= TRAVAIL DEMANDÉ =
**a.** Pour chacune des affirmations suivantes, indiquez par oui ou par non si elle concorde avec le texte sur Michael Ballack, et citez textuellement les mots du texte qui en décident : (i) Ballack a été transféré au Bayern pour remplacer Stefan Effenberg ; (ii) avec Leverkusen, Ballack a remporté la finale de la Coupe ; (iii) le premier club de Ballack était Kaiserslautern.
**b.** Recopiez à l’identique le passage du texte sur Michael Ballack qui débute aux mots « Une question : Michael » et s’achève après les mots « oublier Stefan Effenberg. ».

= TEXTE =
────────

Un autre KAISER

Même s’il n’est pas en grande forme pour le moment, voici le meilleur joueur allemand de champ de la décennie.

Une question : Michael Ballack (27 ans) est-il un médian défensif ou offensif ? Réfléchissez bien car le Bayern Munich, pour le compte duquel Ballack se produit depuis un an et demi, n’a toujours pas la réponse. L’année dernière, nul ne s’est d’ailleurs interrogé. Transféré pour pallier le départ de Stefan Effenberg, il s’est rapidement imposé grâce à son flair, alors que les observateurs se demandaient comment il allait réagir, en quittant le paisible Leverkusen, où rien n’est un must, pour le Bayern, où la victoire est une obligation. Dans la banlieue de Cologne, Klaus Toppmöller accordait à Ballack la liberté de jouer selon son instinct. Même Ottmar Hitzfeld n’imaginait pas que le jeune médian s’impose aussi vite dans la capitale bavaroise, au point de faire oublier Stefan Effenberg.

L’été dernier, Ballack a remporté deux trophées avec le Bayern, puisqu’il a réalisé le doublé coupe/championnat, à temps pour restaurer son image de perdant. Avec son premier club de Bundesliga, Kaiserslautern, il a été sacré champion d’emblée alors que les Diables Rouges venaient de monter de deuxième Bundesliga. Il n’était toutefois qu’un joker. Hormis ce titre, jusqu’à l’été passé, on n’associait Ballack qu’à des défaites importantes. Avec son premier club, le Chemnitzer FC, n’avait-il pas été relégué de D2 quand Kaiserslautern l’avait enrôlé ? Ensuite, lors du dernier match de la saison 1999-2000, il suffisait à Leverkusen de s’imposer sur le terrain du modeste Unterhaching pour fêter son premier sacre national. Il a échoué. Ballack a marqué contre son camp. A sa grande surprise, le Bayern a profité de ce faux-pas pour rafler le titre.

Il y a deux ans, quatre trophées étaient à portée de Ballack. Il n’en a pas remporté un seul. Avec Leverkusen, en l’espace de deux semaines, il a galvaudé le titre, perdu la finale de la Coupe et celle de la Ligue des Champions. Ces coups du sort n’ont pas affecté sa forme ni son enthousiasme. Durant la Coupe du Monde, l’Allemagne a découvert une seconde figure de proue, après son gardien, Oliver Kahn. Durant la demi-finale contre la Corée du Sud, Ballack a démontré qu’il était un joueur d’équipe en toutes circonstances. Il a même acquis une stature héroïque. Il a marqué un but décisif. Ensuite, sur une perte de balle d’un coéquipier, il s’est sacrifié, se jetant sur un Coréen avant qu’il ne pénètre dans le rectangle, alors qu’il savait que la carte jaune qu’il allait recevoir le priverait de la finale, une finale qu’a perdue l’Allemagne mais que nul n’eût osé espérer avant le début du Mondial.

────────

= DONNÉES RECUEILLIES =
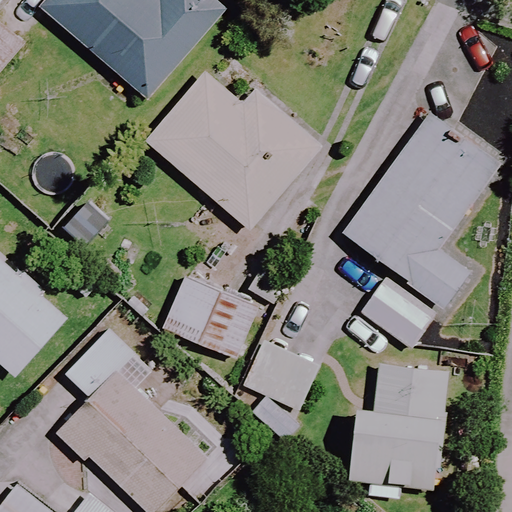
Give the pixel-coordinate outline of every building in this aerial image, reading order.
[(0,4),(3,0),(0,0),(0,72),(21,47),(0,30),(0,4)] [(49,0),(40,11),(146,102),(222,14),(205,0),(49,0)] [(204,74),(145,145),(242,226),(217,256),(260,292),(296,249),(259,219),(318,148),(253,93),(242,106),(204,74)] [(390,272),(441,309),(466,275),(435,252),(494,171),(427,122),(342,238),(390,272)] [(66,320),(0,263),(0,367),(14,379),(66,320)] [(441,309),(390,272),(359,315),(410,352),(441,309)] [(257,303),(185,273),(160,332),(233,362),(257,303)] [(133,354),(108,330),(63,376),(87,400),(58,430),(142,511),(156,511),(205,462),(114,373),(133,354)] [(263,345),(242,387),(265,398),(253,422),(284,437),(316,372),(263,345)] [(442,373),(374,367),(370,413),(350,411),(344,482),(431,490),(442,373)] [(43,511),(15,490),(0,510),(0,511),(43,511)] [(105,511),(79,494),(67,511),(105,511)]
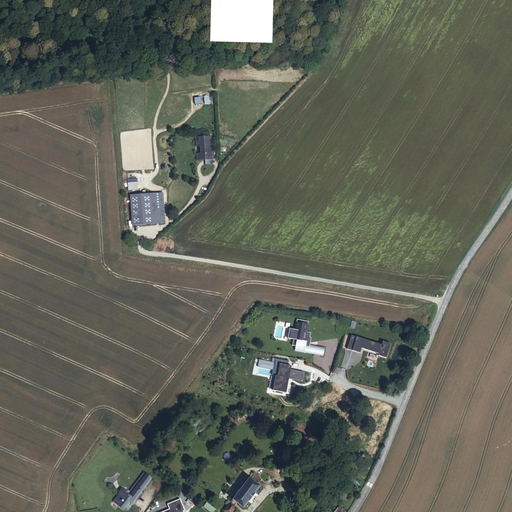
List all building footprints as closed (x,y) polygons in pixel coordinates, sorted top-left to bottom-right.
[(198,150),(198,157),(206,157),(213,156),(212,133),(197,134),(197,144),(201,143),(201,150),(198,150)] [(137,181),(128,182),(128,189),(138,189),(137,181)] [(143,193),(130,194),(132,224),(165,222),(162,192),(145,193),(143,193)] [(298,329),(293,328),(291,338),(296,339),(295,345),(299,345),(298,350),(308,352),(327,355),(328,347),(313,344),(312,344),(313,342),(314,342),(315,337),(313,337),(314,332),(310,331),(312,321),(300,319),(298,329)] [(363,352),(365,347),(383,353),(382,355),(390,357),(394,343),(387,340),(385,344),(355,334),(351,348),(363,352)] [(294,369),(294,370),(290,370),(290,368),(291,361),(278,358),(277,366),(282,367),(281,376),(279,376),(279,377),(277,390),(289,392),(292,378),(305,380),(306,371),(294,369)] [(374,443),(379,446),(382,440),(374,436),(371,441),(374,443)] [(145,472),(131,493),(123,503),(127,507),(129,504),(131,501),(134,498),(136,500),(153,478),(145,472)] [(251,476),(234,497),(245,506),(262,484),(251,476)] [(123,503),(131,493),(123,488),(120,492),(121,493),(114,502),(125,510),(126,508),(127,507),(123,503)] [(336,492),(333,496),(338,500),(342,495),(338,491),(337,493),(336,492)] [(157,509),(151,511),(150,511),(184,511),(183,508),(185,507),(181,496),(173,498),(175,504),(170,505),(170,506),(158,511),(157,509)] [(210,511),(211,511),(215,508),(206,501),(202,506),(210,511)] [(229,504),(225,509),(229,511),(235,511),(236,511),(234,509),(236,505),(233,503),(229,504)]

────────

= RÉPONSES FOURNIES =
**a.**
(i) Oui : « Transféré pour pallier le départ de Stefan Effenberg ».
(ii) Non : « il a galvaudé le titre, perdu la finale de la Coupe et celle de la Ligue des Champions ».
(iii) Non : « Avec son premier club, le Chemnitzer FC ».

**b.**
Une question : Michael Ballack (27 ans) est-il un médian défensif ou offensif ? Réfléchissez bien car le Bayern Munich, pour le compte duquel Ballack se produit depuis un an et demi, n’a toujours pas la réponse. L’année dernière, nul ne s’est d’ailleurs interrogé. Transféré pour pallier le départ de Stefan Effenberg, il s’est rapidement imposé grâce à son flair, alors que les observateurs se demandaient comment il allait réagir, en quittant le paisible Leverkusen, où rien n’est un must, pour le Bayern, où la victoire est une obligation. Dans la banlieue de Cologne, Klaus Toppmöller accordait à Ballack la liberté de jouer selon son instinct. Même Ottmar Hitzfeld n’imaginait pas que le jeune médian s’impose aussi vite dans la capitale bavaroise, au point de faire oublier Stefan Effenberg.